Rock legend Neil Young has disclosed that he was working on a project with Steve Jobs which would have pushed the envelope on digital music quality.
A report in
Rolling Stones documents Young's frustrations with the quality of music being sold in stores online. "When I started making records, we had a hundred percent of the sound," said Young. "And then you listen to it as an MP3 at the same volume - people leave the room.

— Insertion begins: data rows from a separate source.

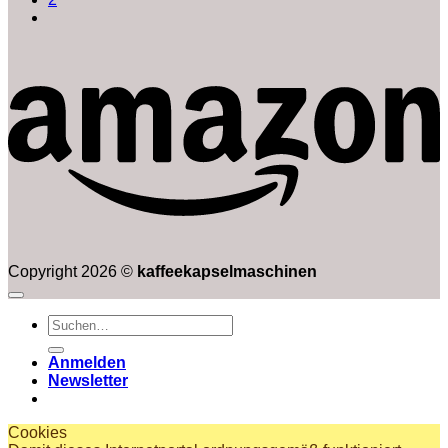
Copyright 2026 ©
kaffeekapselmaschinen
Suchen
nach:
Anmelden
Newsletter
Cookies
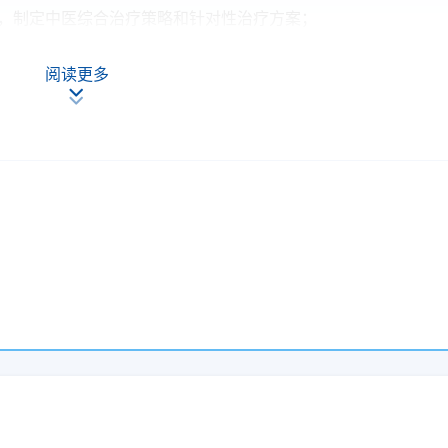
，制定中医综合治疗策略和针对性治疗方案；
的个人见解；
阅读更多
在整体医疗系统中的作用和优势。
，书写完整中医肿瘤病历；
效的治疗策略及方法。
通过所有考核及考试，并取得合格成绩，可按香港大学体制，经
书（肿瘤学）」学衔。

It hurts..".
Emphasizing the fact he has no "back in our times" hangover, Young said it wasn't about analog or vinyl versus digital, but more about how the various mediums were being used. "It's not that digital is bad or inferior, it's that the way it's being used isn't doing justice to the art," Young, was quoted as saying at
D: Dive Into Media conference. "The MP3 only has 5 percent of the data present in the original recording. ... The convenience of the digital age has forced people to choose between quality and convenience, but they shouldn't have to make that choice."

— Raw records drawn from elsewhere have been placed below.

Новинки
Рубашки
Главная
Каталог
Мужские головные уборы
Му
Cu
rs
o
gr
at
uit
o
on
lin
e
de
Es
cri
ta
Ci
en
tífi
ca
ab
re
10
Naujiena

Neil Young explained that he had discussed this problem with Apple's late co-founder Steve Jobs, who apparently understood, if not shared, his concerns. Young told Rolling Stones that he and Steve Jobs had discussed the possibility of developing an iPod like device that could store roughly 30 studio-quality albums, "We were working on it".

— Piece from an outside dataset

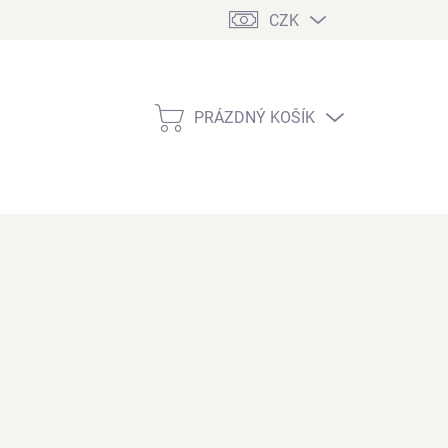
CZK
PRÁZDNÝ KOŠÍK
NÁKUPNÍ
KOŠÍK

"Steve Jobs was a pioneer of digital music, and his legacy is tremendous. But when he went home, he listened to vinyl. And you've got to believe that if he'd lived long enough, he would have done what I'm trying to do."
Not one to sit by the sides and complain, Young is working on a high-quality audio alternative to present-day audio formats like MP3. This came to light when Young and his team filed trademarks for possible names for the file format. Ivanhoe, 21st Century Record Player, Earth Storage, Storage Shed, Thanks for Listening and SQS (Studio Quality Sound) are the names being considered.